# Let's see some turkey mounts. Here is mine.



## hambone76 (Dec 10, 2011)

I finally decided to hang my turkey mount up in the hallway. I got tired of looking at it on the wall in the garage. I killed this one in Paulding County in 2008. Jordan's Taxidermy did the mount. 
22#, 11" beard, 1&3/8" spurs. Let's see some more thunder chicken mounts.

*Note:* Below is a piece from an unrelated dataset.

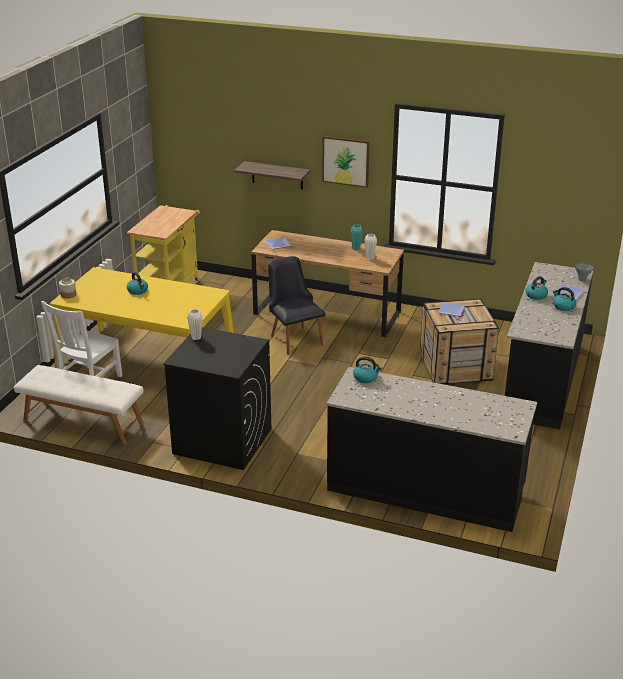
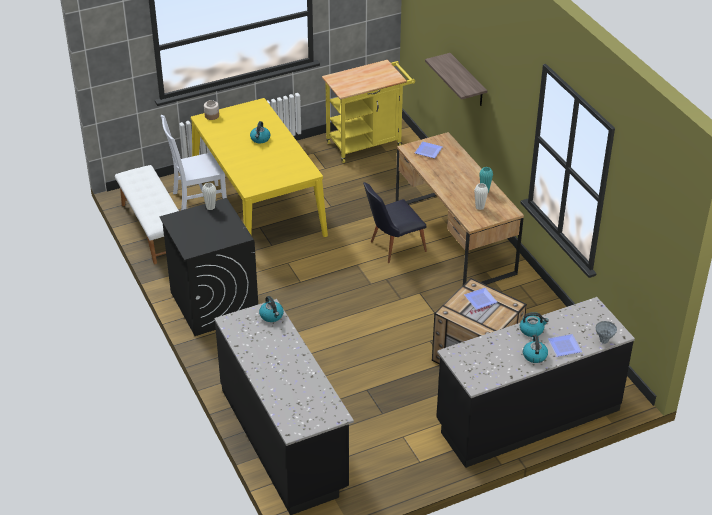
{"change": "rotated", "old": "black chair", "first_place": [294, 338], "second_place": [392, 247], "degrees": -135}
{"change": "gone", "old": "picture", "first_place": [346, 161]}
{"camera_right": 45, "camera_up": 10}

Spring isn't far away at all...


----------



## six (Dec 11, 2011)

My best so far.


----------



## Gut_Pile (Dec 11, 2011)

Here is mine. Done by Rodney Casteel


----------



## hambone76 (Dec 11, 2011)

Nice looking birds guys. I should have an atypical gobbler on the wall, but I shot his main beard of the three beards he had off. I will post a picture of it and a brief story later on. Keep em' coming!!


----------



## Kwaksmoka (Dec 12, 2011)

those are some good looking mounts! Congrats, I hope to have one myself one day!


----------



## Jeff.Cronic (Dec 12, 2011)

This is the Bird my son killed on our farm in Greene County last season.


----------



## stick_slinger (Dec 13, 2011)

Nice lookin birds fellas.

CJ


----------



## KERCE (Dec 14, 2011)

Here is one I killed in S Dakota last yr. Sorry its not to close up but only one I had on phone at the time.


----------



## 01Foreman400 (Dec 14, 2011)

Shane Smith from Artistic Compositions did the work.  I shot this bird in 07.


----------



## Kevin Farr (Dec 14, 2011)

Been posted before, but here are some of mine again.
.
.
.


----------



## Reed Creek Head Hunter (Dec 14, 2011)

This isn't a mount, but my friend and I mounted the fan of my first bird with my bow. Kept the skull and European mounted it to the fan.


----------



## erniesp (Dec 14, 2011)

One of mine. Done by Fortner Taxidermy


----------



## bonecollector56 (Dec 22, 2011)

erniesp said:


> One of mine. Done by Fortner Taxidermy


Never seen one like that I like it and all of y'alls mounts look great.


----------



## Cleburne (Dec 22, 2011)

Those are some great looking mounts, congrats to all the owners.


----------



## john.lee (Dec 27, 2011)

First one I killed and I mounted it.


----------



## Fuller (Dec 29, 2011)

Oglethorpe County 2005
25 pounds 2 ounces
12.5 inch beard and 1.5 inch spurs
Wildlife Taxidermy


----------



## trophyslayer (Dec 29, 2011)

Gut_Pile said:


> Here is mine. Done by Rodney Casteel



favorite one right there... is that 4 beards!?!?


----------



## chpeterson (Jan 1, 2012)

All of these look great. I thought this mount was pretty unique and cool looking. Have several birds mounted in more traditional ways, and wanted to try something different. Looks great and saves some space. Came from Winner SD.


----------



## bowtie (Jan 2, 2012)

here are mine...


----------



## Gut_Pile (Jan 2, 2012)

john.lee said:


> First one I killed and I mounted it.



you did one heck of a job on that bird


----------



## Gut_Pile (Jan 2, 2012)

trophyslayer said:


> favorite one right there... is that 4 beards!?!?



yes it is....thanks


----------



## jharrell (Jan 3, 2012)

First bird is a Eastern. 11 1/2 inch beard and 1 3/8 spurs.
Second bird is my only Osceloa. 10 1/2 inch beard and 1 5/8 spurs. Also weighed 23 lbs and 4 oz.


----------



## john.lee (Jan 4, 2012)

Gut_Pile said:


> you did one heck of a job on that bird



Thanks.


----------



## raymac (Jan 9, 2012)

*Good lookin birds ! Here is mine !*


----------